Source document
- Born: Carolyn Price July 13, 1909
- Died: October 21, 2001 (aged 92) Medford, New Jersey, U.S.
- Other name: Carol Price Rugh
- Education: Women's Academy of Applied Art in Vienna
- Occupations: Bookbinder; Conservator-restorer;
- Employers: American Philosophical Society; Yale University; Carolyn Horton and Associates;
- Notable work: Cleaning and Preserving Bindings and Related Materials (1967); Saving the Libraries of Florence (1967);
- Spouses: 2, including Donald Horton
- Children: 2, Christopher and Lucy

= Carolyn Price Horton =

American book conservator (1909–2001)

Carolyn Price Horton (July 13, 1909 – October 21, 2001) also known as Carol Price Rugh, was an American bookbinder and conservator-restorer of books. She may have been the first conservator of an American library while working at the American Philosophical Society from 1935 to 1939. She was the first book conservator at Yale University Library and opened her own book restoration business, Carolyn Horton and Associates.

Horton and volunteers known as "Mud Angels" helped museums and libraries in Florence, Italy, to recover books and manuscripts damaged by the 1966 flood of the Arno river. Horton developed novel emergency conservation techniques which she also applied in the 1972 flood of the Corning Glass Museum in Corning, New York.

Horton is considered a pioneer of modern book and paper conservation. Her book Cleaning and Preserving Bindings and Related Materials was first published by the American Library Association in 1967 and republished in 1969. It has been described as "a landmark book describing the proper basic care to conserve books and library materials."

Horton joined the Guild of Bookworkers (GBW) on August 9, 1954, served as the Supply Chairman of the Guild from 1959–1972, and was named a most senior Honorary Member in 1992. She joined the American Institute for Conservation of Historic and Artistic Works (AIC) in the 1970s and was named an Honorary Member of the AIC as of 1982. She retired in 1984.

==Early life and education==
Carolyn Price first became interested in bookbinding when her high school English teacher in Easton, Pennsylvania recommended she bind a book she had authored. She attended the Women's Academy of Applied Art in Vienna in 1929 to 1930, and studied bookbinding. She apprenticed for five years with Albert Oldach, a German binder and restorer in Philadelphia, Pennsylvania.

==Career==
===American Philosophical Society===
Known as Carol Price Rugh (C.P. Rugh) following her first marriage, she became the first on-site conservator for the American Philosophical Society (APS) in Philadelphia in 1935.
She may have been the first conservator of an American library.
The collections she worked on included papers from Benjamin Franklin and the College of Physicians of Philadelphia.

Task directions
Continue the article on Carolyn Price Horton from where it stops. The listing has no role here.

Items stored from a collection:
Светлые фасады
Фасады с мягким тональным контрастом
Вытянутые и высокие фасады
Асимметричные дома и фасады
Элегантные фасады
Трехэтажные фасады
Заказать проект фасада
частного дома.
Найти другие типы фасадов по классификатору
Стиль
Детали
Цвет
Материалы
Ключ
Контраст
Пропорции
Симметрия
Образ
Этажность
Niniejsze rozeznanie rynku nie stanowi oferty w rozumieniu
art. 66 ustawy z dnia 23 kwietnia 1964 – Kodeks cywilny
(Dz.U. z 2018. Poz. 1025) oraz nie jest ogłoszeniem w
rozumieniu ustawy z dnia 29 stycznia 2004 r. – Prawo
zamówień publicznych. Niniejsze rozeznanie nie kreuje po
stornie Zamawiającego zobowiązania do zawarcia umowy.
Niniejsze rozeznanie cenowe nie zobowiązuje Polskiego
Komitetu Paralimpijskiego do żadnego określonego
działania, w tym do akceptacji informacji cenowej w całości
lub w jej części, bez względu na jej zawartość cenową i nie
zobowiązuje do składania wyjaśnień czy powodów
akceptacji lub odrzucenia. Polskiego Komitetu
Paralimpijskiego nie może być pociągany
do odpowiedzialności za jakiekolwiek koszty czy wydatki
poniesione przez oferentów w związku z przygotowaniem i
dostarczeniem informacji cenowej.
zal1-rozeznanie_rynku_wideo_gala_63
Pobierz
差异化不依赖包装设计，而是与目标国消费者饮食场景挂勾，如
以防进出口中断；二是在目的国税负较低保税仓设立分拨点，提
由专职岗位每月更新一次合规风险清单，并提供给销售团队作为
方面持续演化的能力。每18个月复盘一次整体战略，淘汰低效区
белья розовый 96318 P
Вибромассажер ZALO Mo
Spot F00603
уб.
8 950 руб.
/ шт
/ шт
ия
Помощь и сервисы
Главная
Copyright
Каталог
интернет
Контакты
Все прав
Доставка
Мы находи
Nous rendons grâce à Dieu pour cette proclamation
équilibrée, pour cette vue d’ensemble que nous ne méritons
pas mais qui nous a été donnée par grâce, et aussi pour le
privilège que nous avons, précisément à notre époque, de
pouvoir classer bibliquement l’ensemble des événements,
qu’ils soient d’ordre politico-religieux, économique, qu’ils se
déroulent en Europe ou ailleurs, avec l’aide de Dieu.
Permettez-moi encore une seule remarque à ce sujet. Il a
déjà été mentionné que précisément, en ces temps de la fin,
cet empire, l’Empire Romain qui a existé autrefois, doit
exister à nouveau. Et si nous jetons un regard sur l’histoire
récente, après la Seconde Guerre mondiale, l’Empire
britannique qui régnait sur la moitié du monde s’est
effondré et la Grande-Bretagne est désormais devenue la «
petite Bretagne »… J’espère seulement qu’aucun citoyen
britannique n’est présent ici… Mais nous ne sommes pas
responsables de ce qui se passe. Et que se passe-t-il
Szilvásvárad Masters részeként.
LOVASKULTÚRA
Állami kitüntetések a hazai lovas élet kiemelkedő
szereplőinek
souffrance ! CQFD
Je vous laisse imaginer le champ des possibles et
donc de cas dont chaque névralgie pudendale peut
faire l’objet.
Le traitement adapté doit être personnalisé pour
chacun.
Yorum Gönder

==

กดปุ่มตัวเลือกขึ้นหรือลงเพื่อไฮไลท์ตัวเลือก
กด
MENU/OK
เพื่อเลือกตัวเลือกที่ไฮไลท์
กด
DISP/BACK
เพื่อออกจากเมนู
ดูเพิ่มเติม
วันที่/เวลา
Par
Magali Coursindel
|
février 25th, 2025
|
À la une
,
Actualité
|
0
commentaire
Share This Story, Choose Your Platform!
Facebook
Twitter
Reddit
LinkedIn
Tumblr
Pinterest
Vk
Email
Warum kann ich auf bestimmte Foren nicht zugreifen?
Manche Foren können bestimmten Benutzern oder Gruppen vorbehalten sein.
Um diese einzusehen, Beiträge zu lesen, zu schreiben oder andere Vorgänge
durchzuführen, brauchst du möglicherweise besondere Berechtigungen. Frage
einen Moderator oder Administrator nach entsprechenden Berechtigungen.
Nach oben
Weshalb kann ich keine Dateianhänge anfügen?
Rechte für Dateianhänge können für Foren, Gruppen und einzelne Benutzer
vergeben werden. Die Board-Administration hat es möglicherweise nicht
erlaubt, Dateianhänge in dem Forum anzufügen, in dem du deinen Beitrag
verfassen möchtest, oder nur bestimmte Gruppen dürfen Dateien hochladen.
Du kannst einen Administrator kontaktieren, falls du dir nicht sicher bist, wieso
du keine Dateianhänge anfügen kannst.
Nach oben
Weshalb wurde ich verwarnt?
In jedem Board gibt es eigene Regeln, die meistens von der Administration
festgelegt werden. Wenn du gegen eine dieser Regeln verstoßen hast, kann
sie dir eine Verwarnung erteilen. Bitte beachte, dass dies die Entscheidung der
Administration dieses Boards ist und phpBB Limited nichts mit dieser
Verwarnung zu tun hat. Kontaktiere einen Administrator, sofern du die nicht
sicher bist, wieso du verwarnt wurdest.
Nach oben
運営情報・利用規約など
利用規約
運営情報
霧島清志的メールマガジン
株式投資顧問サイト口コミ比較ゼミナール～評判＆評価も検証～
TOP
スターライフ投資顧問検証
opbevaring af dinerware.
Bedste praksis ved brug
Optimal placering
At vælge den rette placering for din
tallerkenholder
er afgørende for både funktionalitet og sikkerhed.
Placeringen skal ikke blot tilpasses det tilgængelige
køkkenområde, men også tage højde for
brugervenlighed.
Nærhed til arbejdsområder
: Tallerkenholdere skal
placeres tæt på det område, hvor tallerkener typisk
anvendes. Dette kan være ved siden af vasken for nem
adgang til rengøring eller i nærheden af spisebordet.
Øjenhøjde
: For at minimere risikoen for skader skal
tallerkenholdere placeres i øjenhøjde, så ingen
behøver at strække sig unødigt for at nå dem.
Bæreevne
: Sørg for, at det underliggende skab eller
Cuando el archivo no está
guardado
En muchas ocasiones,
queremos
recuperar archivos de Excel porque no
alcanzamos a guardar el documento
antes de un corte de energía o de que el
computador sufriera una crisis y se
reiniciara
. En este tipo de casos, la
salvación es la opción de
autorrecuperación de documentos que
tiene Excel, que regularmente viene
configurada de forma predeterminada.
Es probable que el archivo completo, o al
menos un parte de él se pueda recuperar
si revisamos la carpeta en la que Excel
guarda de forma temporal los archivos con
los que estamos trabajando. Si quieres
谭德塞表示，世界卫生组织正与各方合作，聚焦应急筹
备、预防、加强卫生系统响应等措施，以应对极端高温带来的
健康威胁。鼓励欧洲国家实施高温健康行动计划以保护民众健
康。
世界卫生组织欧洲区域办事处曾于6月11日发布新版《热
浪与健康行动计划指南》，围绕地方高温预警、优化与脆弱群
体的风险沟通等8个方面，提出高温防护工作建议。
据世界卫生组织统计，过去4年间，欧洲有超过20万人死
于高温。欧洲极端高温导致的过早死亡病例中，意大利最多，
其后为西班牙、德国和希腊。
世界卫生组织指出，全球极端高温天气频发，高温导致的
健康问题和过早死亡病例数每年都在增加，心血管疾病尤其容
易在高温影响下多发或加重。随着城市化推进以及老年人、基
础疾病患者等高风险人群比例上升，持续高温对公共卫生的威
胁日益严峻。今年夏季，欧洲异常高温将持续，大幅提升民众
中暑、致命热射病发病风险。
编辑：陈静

---

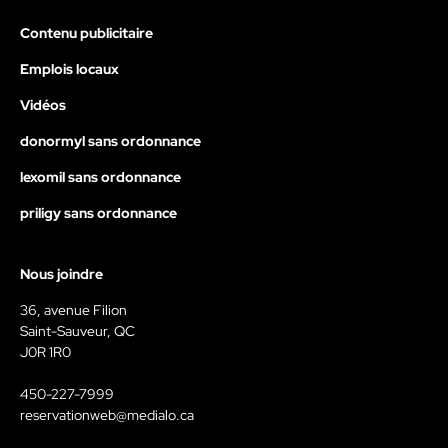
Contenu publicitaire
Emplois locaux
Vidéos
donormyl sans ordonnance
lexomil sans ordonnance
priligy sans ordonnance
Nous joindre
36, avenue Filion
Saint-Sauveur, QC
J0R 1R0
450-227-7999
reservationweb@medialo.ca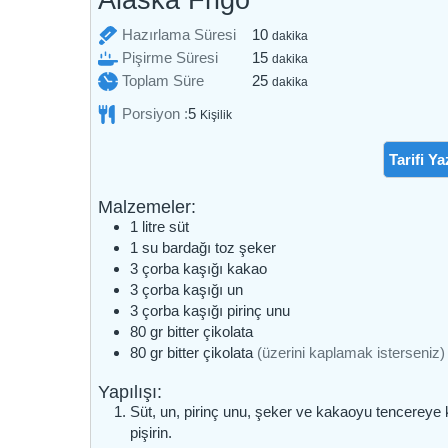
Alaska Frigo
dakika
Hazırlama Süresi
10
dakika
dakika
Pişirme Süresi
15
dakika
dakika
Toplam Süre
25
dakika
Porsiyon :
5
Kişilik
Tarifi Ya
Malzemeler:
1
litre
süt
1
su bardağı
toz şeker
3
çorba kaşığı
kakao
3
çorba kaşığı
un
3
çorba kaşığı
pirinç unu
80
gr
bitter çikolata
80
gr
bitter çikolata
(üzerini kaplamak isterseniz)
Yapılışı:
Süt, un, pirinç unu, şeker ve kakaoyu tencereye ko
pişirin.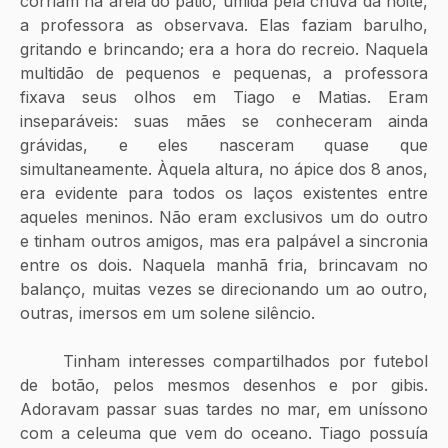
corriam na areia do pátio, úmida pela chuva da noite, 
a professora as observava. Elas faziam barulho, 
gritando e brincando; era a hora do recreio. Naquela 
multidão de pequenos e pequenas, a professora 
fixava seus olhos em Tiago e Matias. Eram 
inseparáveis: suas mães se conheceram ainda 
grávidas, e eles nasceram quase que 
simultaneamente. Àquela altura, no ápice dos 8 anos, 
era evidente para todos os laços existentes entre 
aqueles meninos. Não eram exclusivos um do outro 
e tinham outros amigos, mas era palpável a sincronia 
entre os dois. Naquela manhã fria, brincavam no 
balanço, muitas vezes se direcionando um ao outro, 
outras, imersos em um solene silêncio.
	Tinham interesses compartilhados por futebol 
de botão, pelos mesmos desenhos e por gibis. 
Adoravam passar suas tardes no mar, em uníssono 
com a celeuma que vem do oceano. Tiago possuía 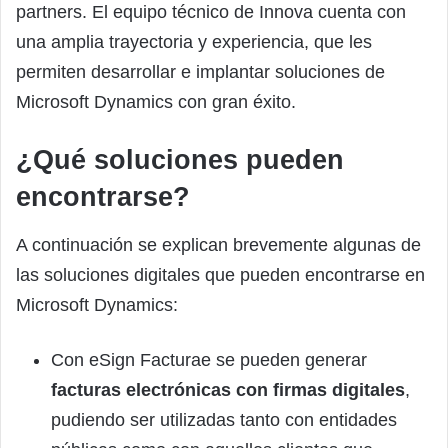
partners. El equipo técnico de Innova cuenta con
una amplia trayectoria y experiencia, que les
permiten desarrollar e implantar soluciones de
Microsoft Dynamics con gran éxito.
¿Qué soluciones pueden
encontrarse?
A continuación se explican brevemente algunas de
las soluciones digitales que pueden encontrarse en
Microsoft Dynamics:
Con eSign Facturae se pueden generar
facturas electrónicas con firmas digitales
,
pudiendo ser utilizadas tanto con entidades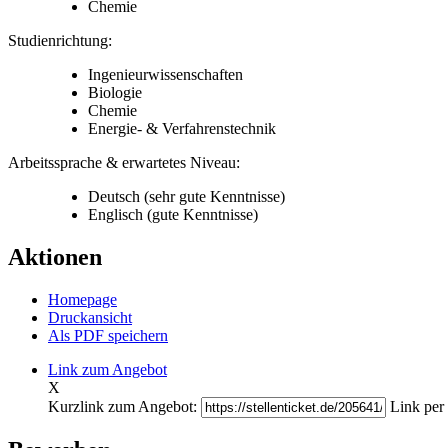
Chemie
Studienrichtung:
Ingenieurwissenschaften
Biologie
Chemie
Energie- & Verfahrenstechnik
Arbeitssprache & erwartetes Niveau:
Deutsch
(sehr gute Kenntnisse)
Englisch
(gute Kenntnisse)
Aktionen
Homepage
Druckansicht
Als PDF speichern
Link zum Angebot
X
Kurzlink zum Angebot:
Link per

Result of this task
She was paid $1 to $1.50 per hour to do bookbinding and restoration. During this time she first began to experiment with the freezing of materials as a way of preventing deterioration. In this way she supported herself and a sister between 1935 and 1939, during the Great Depression.

===Yale University Library===
In 1939, she and her second husband, Donald Horton, moved from Philadelphia to New Haven, Connecticut where she become Yale University's first book conservator. She helped to develop conservation techniques such as how to stretch vellum, humidify paper, attach boards, mend pages with paper pulp, and repair bindings using sewing and post binding.

===Carolyn Horton and Associates===
Between 1943 and 1958, the Hortons moved to New York (1943), Washington, D.C., Chicago (1947), and back to New York (1958). Her book restoration company, Carolyn Horton and Associates, eventually occupied three of the four floors of her home at 430 West 22nd Street. She trained and worked with both Europeans and Americans, doing book, paper and art conservation for museums, libraries and private collectors.
In 1962, she and her staff undertook cleaning of the 37,000 volume collection of the Grolier Club. In 1977, they did conservation work on Vassar College's set of The Birds of America by John James Audubon.

"Based on a solid understanding of materials and techniques, the careful and individualized treatment of items became the hallmark of her work. She often commented that treating an old book was like dancing: you had to follow the lead of your partner."

The records of Carolyn Horton and Associates for 1919-1988 are archived with the Rare Book & Manuscript Library of Columbia University. These include detailed client records of work done, manuscripts, lecture notes, books and papers, including records of the 1966 flood of the Arno in Florence, Italy.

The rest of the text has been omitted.